A Guide To Drug-Drug Interactions In Podiatry

Author(s): 
Robert G. Smith, DPM, MSc, RPh, CPed

   Precipitant drugs that act as binding agents, such as cholestyramine (Questran, Bristol-Myers Squibb) and colestipol (Colestid, Pfizer), can impair the bioavailability of object drugs. Thus, an impairment of the bioavailability of the object drug results in a reduction of therapeutic effect of the object drug. The amount of a medication that is absorbed from the gut may be increased or decreased by drugs that increase stomach pH. Interactions affecting the rate of absorption are generally insignificant unless the patient must achieve therapeutic plasma levels quickly as in the case of analgesics. Conversely, interactions affecting the extent of absorption may affect the efficacy of a drug.

   Once absorbed, most drugs bind to plasma proteins that are specific for some aspect or structural feature of the drug. The term, volume of distribution, commonly describes the extent of drug distribution to tissues relative to the plasma volume.
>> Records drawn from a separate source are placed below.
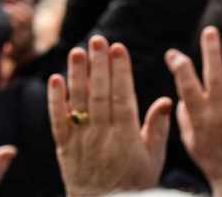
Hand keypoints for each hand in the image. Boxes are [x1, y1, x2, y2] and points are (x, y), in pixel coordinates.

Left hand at [47, 36, 172, 196]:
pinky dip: (55, 100)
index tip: (119, 48)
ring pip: (79, 103)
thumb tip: (166, 100)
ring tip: (77, 51)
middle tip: (98, 39)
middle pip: (100, 94)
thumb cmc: (134, 185)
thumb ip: (158, 129)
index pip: (123, 96)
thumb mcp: (154, 161)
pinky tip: (55, 79)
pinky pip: (57, 121)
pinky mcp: (64, 148)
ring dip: (77, 75)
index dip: (120, 70)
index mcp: (126, 137)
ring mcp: (81, 141)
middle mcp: (102, 136)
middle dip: (99, 65)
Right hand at [166, 27, 221, 191]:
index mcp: (199, 116)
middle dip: (211, 51)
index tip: (173, 53)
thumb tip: (181, 91)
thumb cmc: (209, 155)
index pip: (186, 85)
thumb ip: (184, 113)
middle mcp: (219, 112)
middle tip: (209, 30)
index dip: (179, 66)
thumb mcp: (189, 138)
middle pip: (214, 75)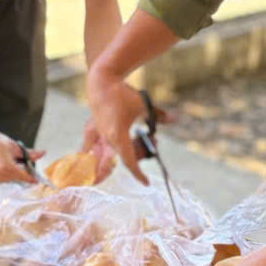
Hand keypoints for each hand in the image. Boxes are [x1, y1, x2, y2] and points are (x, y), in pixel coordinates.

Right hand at [0, 122, 43, 184]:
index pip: (22, 176)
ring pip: (6, 180)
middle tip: (22, 165)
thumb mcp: (14, 146)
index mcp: (6, 166)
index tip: (36, 181)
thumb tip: (42, 154)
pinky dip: (1, 174)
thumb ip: (29, 153)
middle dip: (20, 173)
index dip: (30, 179)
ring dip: (10, 174)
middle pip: (15, 178)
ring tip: (7, 162)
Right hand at [85, 66, 149, 182]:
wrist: (101, 83)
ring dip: (121, 155)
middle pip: (121, 160)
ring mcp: (97, 136)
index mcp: (118, 137)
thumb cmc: (122, 95)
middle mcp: (106, 140)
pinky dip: (94, 154)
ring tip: (138, 140)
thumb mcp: (144, 105)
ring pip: (107, 157)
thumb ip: (158, 115)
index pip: (129, 162)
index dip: (138, 174)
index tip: (146, 183)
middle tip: (149, 144)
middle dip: (136, 158)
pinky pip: (90, 149)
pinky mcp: (91, 131)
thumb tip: (174, 119)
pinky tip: (95, 156)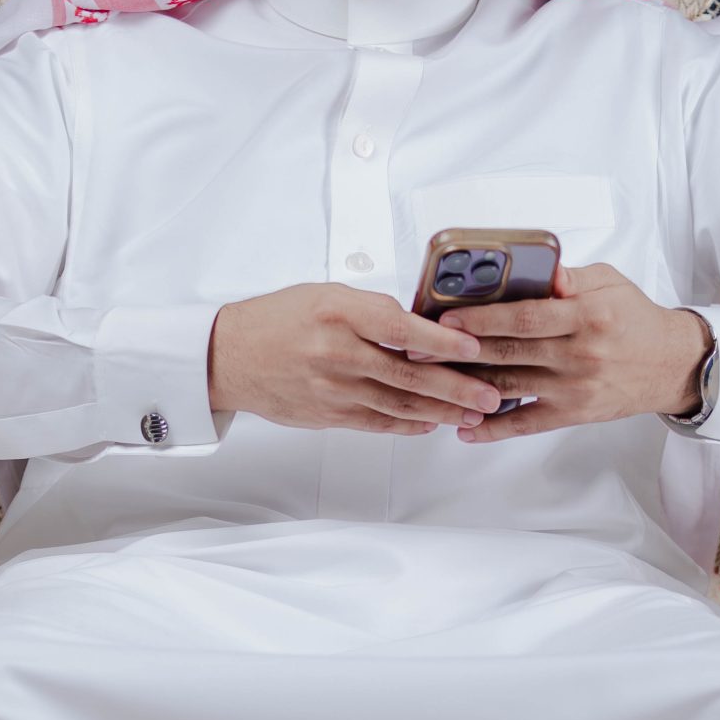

   Drug metabolism refers to enzyme-mediated structured modification to a drug that changes its biological activity and/or water solubility. Drug metabolism occurs as a result of enzymatic reactions on the medications that result in metabolites that may be active or rendered inactive. The gastrointestinal wall, lungs, liver and blood possess enzymes that metabolize drugs.6-8

   Metabolism via the smooth endoplasmic reticulum of the liver is the first step in the elimination of many drugs.6,8 Drug metabolism by the liver occurs through one or both biotransformation reactions that are classified as either Phase I or Phase II reactions.7 Phase I reactions modify the drug by using oxidation, hydrolysis and reduction. These modifying reactions create a more polar and highly water-soluble drug molecule for elimination by the kidneys.

   Phase II reactions modify the drug pharmacologically to an inactive form via conjugation resulting in glucuronides, acetates and sulfates. This occurs via the formation of a covalent linkage between a functional group appearing on the parent drug as a result of phase I metabolism and endogenously derived glucuronic acid, sulfate, glutathione, amino acids or acetate.6,9 The kidneys may now eliminate this new drug metabolite.

   Some important preventable drug interactions are due to their effects on drug metabolizing enzymes, resulting in either reduced activity of the enzyme or increased activity of the enzyme referred to as enzyme induction (see “Understanding How Drugs Affect Enzymes” at the right).

   Metabolism and elimination are responsible either separately or together for drug inactivation. Without these two pharmacokinetic functions, drugs would continuously circulate through our bodies, interacting with various body receptors and interrupting important physiological processes.13 Drugs are either eliminated directly or converted into metabolites that are subsequently excreted.

   Removal of a drug from the body may occur by a number of routes, the most important being through the kidney into the urine. Drugs enter the kidney through renal arteries, which divide to form a glomerular capillary plexus. Drugs that have the same active transport mechanism can compete for excretion in the kidney tubules. Active secretion into the renal tubules is an important route of elimination for some drugs. Other routes of elimination for drugs from the body include sweat, tears, breast milk or expired air. Some drugs are excreted in the bile as water-soluble conjugates. Bacteria in the gut can break down these conjugates to liberate the free drug, which can then be reabsorbed.

   Pharmacodynamic interactions are due to competition at receptor sites or activity of the interacting drugs on the same physiological system. There is no change in plasma concentrations of interacting drugs. When patients concurrently take medications with similar pharmacodynamic effects, this may result in an additive pharmacologic excessive response and possible drug toxicity. Conversely, drugs with opposing pharmacodynamic effects may reduce the response to one or both drugs. The pharmacodynamic consequences precipitated by drug-drug interactions may or may not closely follow pharmacokinetic drug changes.